*Tekst*:
Dit vonnis is gewezen door mr. C.P.W. van Well, voorzitter, mr. D. Osmić en mr. M.E.M.W. Nuijts, rechters, in tegenwoordigheid van mr. R.H.R.G. van Kerkhof, griffier, en uitgesproken ter openbare zitting van 7 juli 2025.
BIJLAGE I: De tenlastelegging
Aan de verdachte is – na wijziging van de tenlastelegging – ten laste gelegd dat
Feit 1 primair
hij op of omstreeks 9 februari 2021 in de gemeente Heerlen, tezamen en in vereniging met een ander of anderen, althans alleen, opzettelijk [slachtoffer 1] wederrechtelijk van de vrijheid heeft/hebben beroofd en/of beroofd gehouden, immers heeft/hebben hij, verdachte, en/of zijn mededader(s),
- die [slachtoffer 1] enkele uren, althans langere tijd, tegen haar wil (aldaar) in een woning vastgehouden en/of opgesloten en/of
- die [slachtoffer 1] geblinddoekt en/of
- de (hand)tas, met daarin een telefoon, van die [slachtoffer 1] afgepakt en/of
- de polsen van die [slachtoffer 1] vastgebonden en/of vastgemaakt en/of
- ( vervolgens) die [slachtoffer 1] meermalen, althans eenmaal, (met kracht) in het gelaat en/of tegen het hoofd, althans tegen het lichaam geslagen en/of
- die [slachtoffer 1] gedwongen om het verblijfadres van [slachtoffer 2] te geven;
Feit 1 subsidiair
hij op of omstreeks 9 februari 2021 in de gemeente Heerlen, [slachtoffer 1] heeft mishandeld door die [slachtoffer 1] meermalen, althans eenmaal, (met kracht) te slaan in het gelaat, althans tegen het hoofd, in elk geval tegen het lichaam;
Feit 2 primair
hij op of omstreeks 9 februari 2021 in de gemeente Heerlen, tezamen en in vereniging met een of meer anderen, althans alleen, ter uitvoering van het door verdachte voorgenomen misdrijf om aan [slachtoffer 2] opzettelijk zwaar lichamelijk letsel toe te brengen, met dat opzet meermalen, althans eenmaal, (met kracht) tegen het hoofd, althans tegen het lichaam, van die [slachtoffer 2] heeft geslagen en/of geschopt, terwijl de uitvoering van dat voorgenomen misdrijf niet is voltooid;
Feit 2 subsidiair
hij op of omstreeks 9 februari 2021 in de gemeente Heerlen, tezamen en in vereniging met een of meer anderen, althans alleen [slachtoffer 2] heeft mishandeld door die [slachtoffer 2] meermalen, althans eenmaal, (met kracht) tegen het hoofd, althans tegen lichaam, van die [slachtoffer 2] te slaan en/of te schoppen;
Feit 3
hij op of omstreeks 9 februari 2021 in de gemeente Heerlen om een feit, bedoeld in het vierde of vijfde lid van artikel 10 van de Opiumwet, te weten het opzettelijk telen, bereiden, bewerken, verwerken, verkopen, afleveren, verstrekken, vervoeren en/of buiten het grondgebied van Nederland brengen van een hoeveelheid van een materiaal bevattende heroïne, zijnde heroïne een middel vermeld op de bij de Opiumwet behorende lijst I, en/of een of meer andere middel(len) vermeld op de bij de Opiumwet behorende lijst I, voor te bereiden en/of te bevorderen (onder andere):
- een heroïne pers en/of
- een vacuüm trekker en/of
- een of meerdere weegscha(a)l(en) en/of
- een hoeveelheid versnijdingsmiddel
voorhanden heeft gehad, waarvan verdachte wist of ernstige redenen had te vermoeden dat dat/die zij bestemd was/waren tot het plegen van dat/die feit(en);
Feit 4
hij op of omstreeks 9 februari 2021 in de gemeente Heerlen, in een pand geleden aan de [adres 2] , opzettelijk aanwezig heeft gehad ongeveer 1000 gram hennep(toppen), in elk geval een hoeveelheid van meer dan 30 gram hennep, zijnde hennep een middel als bedoeld in de bij de Opiumwet behorende lijst II, dan wel aangewezen krachtens het vijfde lid van artikel 3a van die wet.

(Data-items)

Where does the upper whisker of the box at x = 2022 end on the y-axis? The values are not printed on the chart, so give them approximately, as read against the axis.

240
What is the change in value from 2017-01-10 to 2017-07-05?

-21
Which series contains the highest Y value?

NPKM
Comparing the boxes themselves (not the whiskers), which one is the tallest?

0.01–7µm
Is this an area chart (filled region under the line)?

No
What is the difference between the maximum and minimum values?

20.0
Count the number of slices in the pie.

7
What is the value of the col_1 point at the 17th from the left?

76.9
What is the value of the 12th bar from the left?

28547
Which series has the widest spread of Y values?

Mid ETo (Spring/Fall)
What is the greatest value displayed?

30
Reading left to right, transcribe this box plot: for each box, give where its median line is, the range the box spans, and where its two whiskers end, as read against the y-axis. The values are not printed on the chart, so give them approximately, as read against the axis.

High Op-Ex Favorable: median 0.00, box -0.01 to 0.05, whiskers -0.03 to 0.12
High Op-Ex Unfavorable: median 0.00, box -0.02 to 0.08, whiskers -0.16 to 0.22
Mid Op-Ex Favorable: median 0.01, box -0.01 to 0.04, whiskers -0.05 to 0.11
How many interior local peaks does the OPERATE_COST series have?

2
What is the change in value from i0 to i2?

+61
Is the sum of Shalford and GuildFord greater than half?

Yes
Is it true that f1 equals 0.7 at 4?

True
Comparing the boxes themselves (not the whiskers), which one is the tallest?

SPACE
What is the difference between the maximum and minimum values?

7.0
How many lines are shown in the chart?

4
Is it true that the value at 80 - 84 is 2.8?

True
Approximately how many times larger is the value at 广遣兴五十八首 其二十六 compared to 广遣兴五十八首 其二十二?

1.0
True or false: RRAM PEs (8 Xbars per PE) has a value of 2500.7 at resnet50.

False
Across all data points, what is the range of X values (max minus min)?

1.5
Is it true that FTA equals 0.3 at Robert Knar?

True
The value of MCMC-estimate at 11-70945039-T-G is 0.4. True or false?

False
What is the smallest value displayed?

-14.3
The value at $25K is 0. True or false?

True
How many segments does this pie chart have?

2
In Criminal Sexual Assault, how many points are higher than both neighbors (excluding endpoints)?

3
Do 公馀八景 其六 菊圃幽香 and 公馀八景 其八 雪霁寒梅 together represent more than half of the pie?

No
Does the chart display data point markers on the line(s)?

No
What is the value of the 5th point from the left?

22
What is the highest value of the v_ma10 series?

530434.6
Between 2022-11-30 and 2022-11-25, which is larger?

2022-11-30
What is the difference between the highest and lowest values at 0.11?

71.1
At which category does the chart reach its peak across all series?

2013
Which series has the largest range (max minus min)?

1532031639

*Wat moet je doen*:
Beantwoord de volgende vragen over het vonnis:
1. Op welke datum is het vonnis ter openbare zitting uitgesproken?
2. Welk adres werd [slachtoffer 1] volgens feit 1 primair gedwongen te geven?
3. Hoeveel hennep(toppen) zou de verdachte volgens feit 4 ongeveer aanwezig hebben gehad?

*Antwoord opdracht*:
1. Op 7 juli 2025.
2. Het verblijfadres van [slachtoffer 2].
3. Ongeveer 1000 gram.